● **JOB**
Quote the text of every row below word for word, leaving out the pictures.

§ §

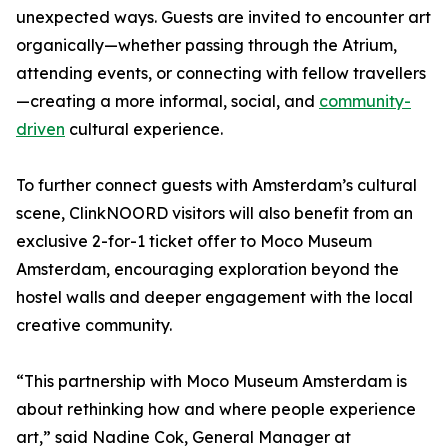
unexpected ways. Guests are invited to encounter art
organically—whether passing through the Atrium,
attending events, or connecting with fellow travellers
—creating a more informal, social, and
community-
driven
cultural experience.
To further connect guests with Amsterdam’s cultural
scene, ClinkNOORD visitors will also benefit from an
exclusive 2-for-1 ticket offer to Moco Museum
Amsterdam, encouraging exploration beyond the
hostel walls and deeper engagement with the local
creative community.
“This partnership with Moco Museum Amsterdam is
about rethinking how and where people experience
art,” said Nadine Cok, General Manager at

§ §

● **THE ANSWER**
unexpected ways. Guests are invited to encounter art
organically—whether passing through the Atrium,
attending events, or connecting with fellow travellers
—creating a more informal, social, and
community-
driven
cultural experience.
To further connect guests with Amsterdam’s cultural
scene, ClinkNOORD visitors will also benefit from an
exclusive 2-for-1 ticket offer to Moco Museum
Amsterdam, encouraging exploration beyond the
hostel walls and deeper engagement with the local
creative community.
“This partnership with Moco Museum Amsterdam is
about rethinking how and where people experience
art,” said Nadine Cok, General Manager at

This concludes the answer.